§ ABOUT THIS EXERCISE
Will you quote only the lines starting at the one that contains "TASK-19, owner: NW -> FL" and ending with the last line of the listing below, inclusive?

§ INFORMATION PROVIDED
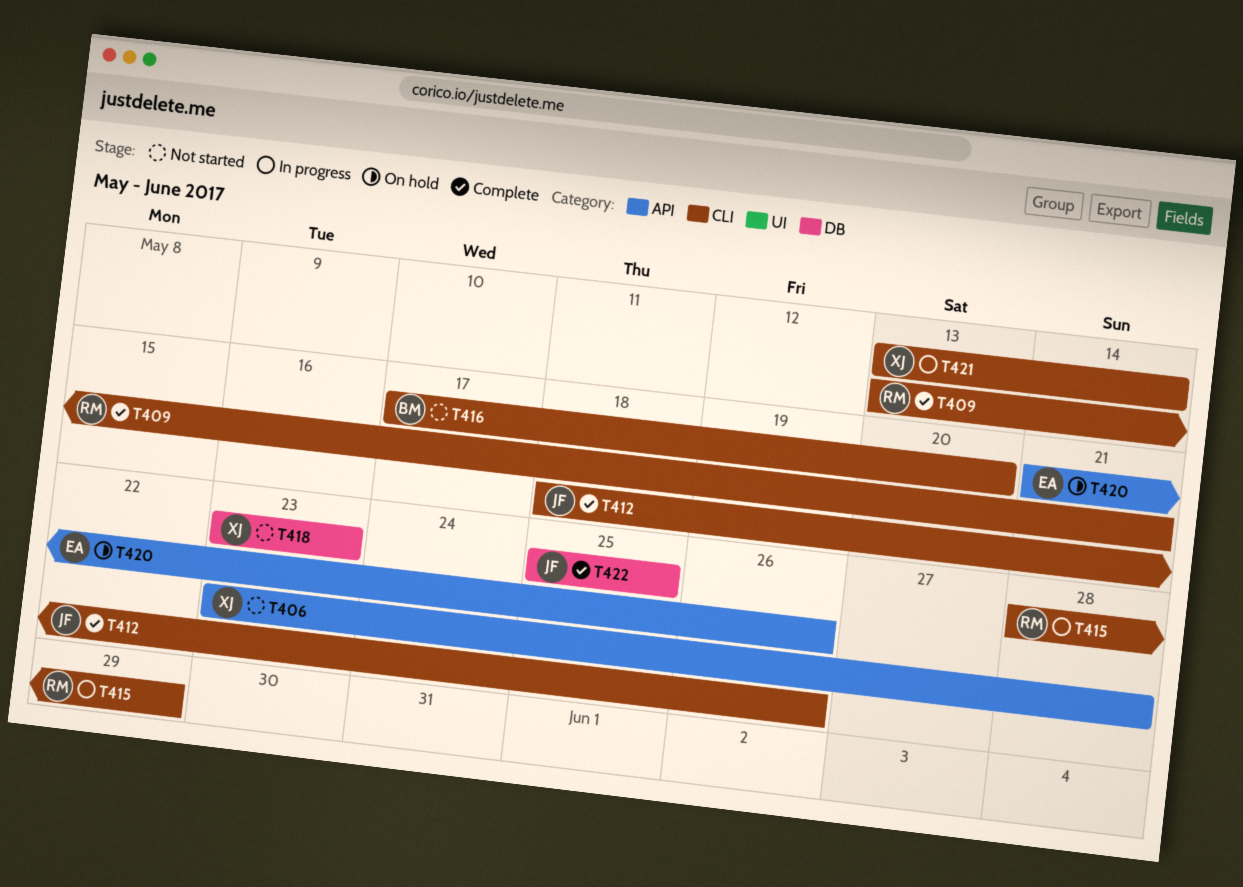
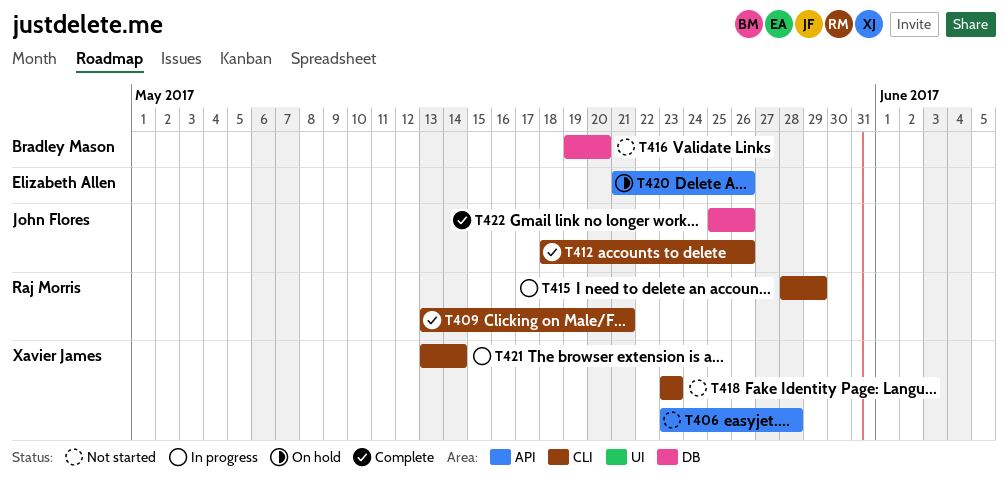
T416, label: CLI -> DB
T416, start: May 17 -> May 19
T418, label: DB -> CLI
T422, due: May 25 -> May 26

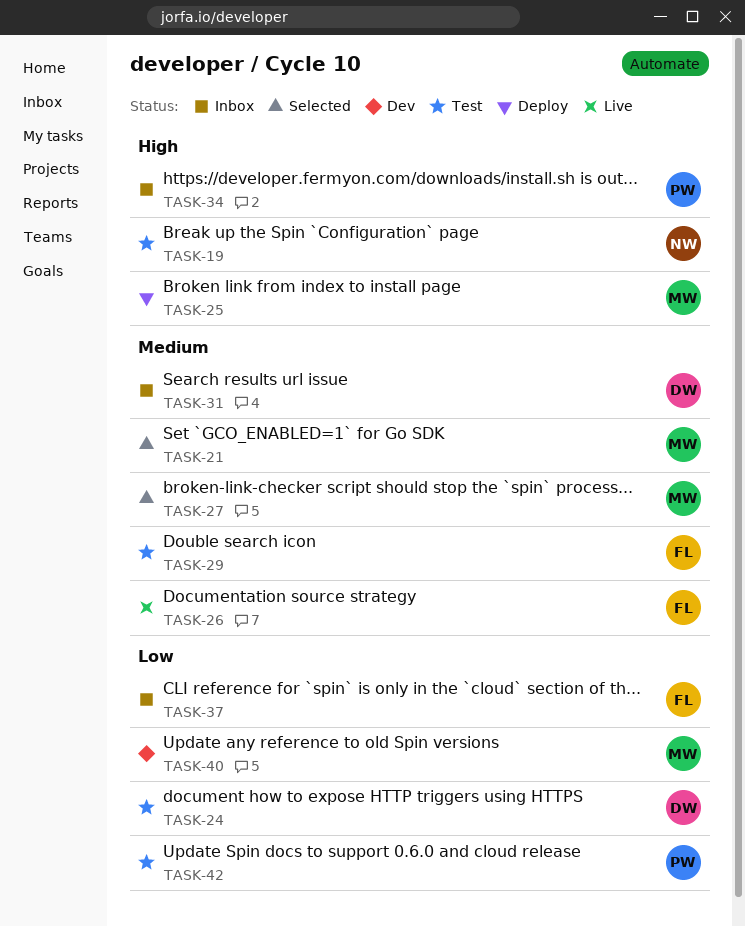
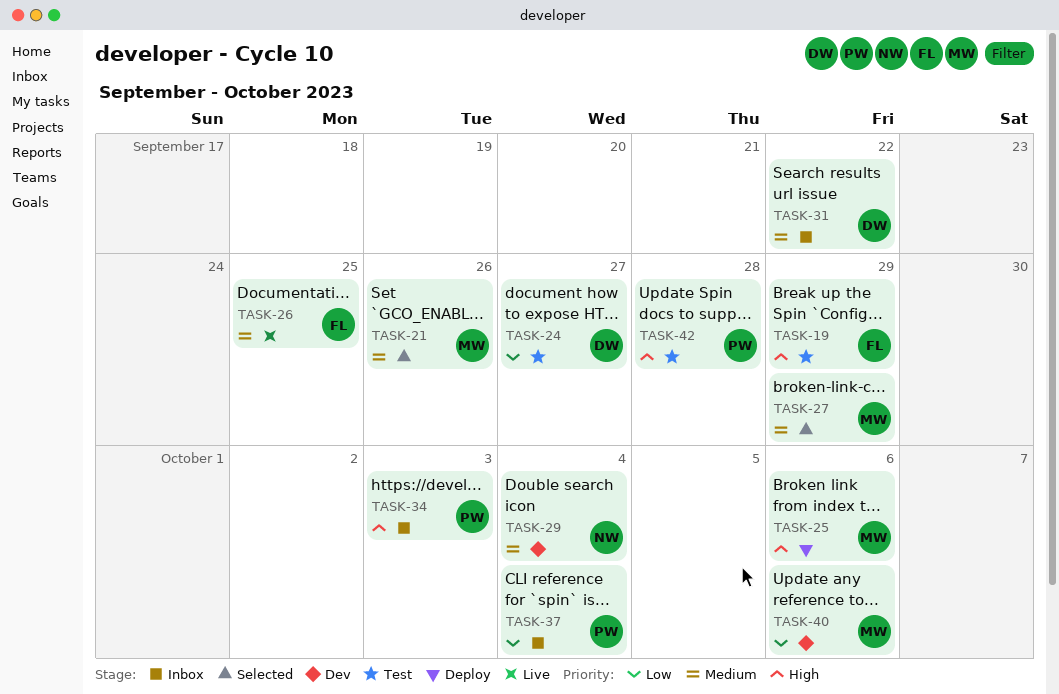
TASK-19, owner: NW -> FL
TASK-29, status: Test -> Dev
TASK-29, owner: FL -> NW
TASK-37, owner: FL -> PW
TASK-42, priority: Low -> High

§ RESPONSE BOX
TASK-19, owner: NW -> FL
TASK-29, status: Test -> Dev
TASK-29, owner: FL -> NW
TASK-37, owner: FL -> PW
TASK-42, priority: Low -> High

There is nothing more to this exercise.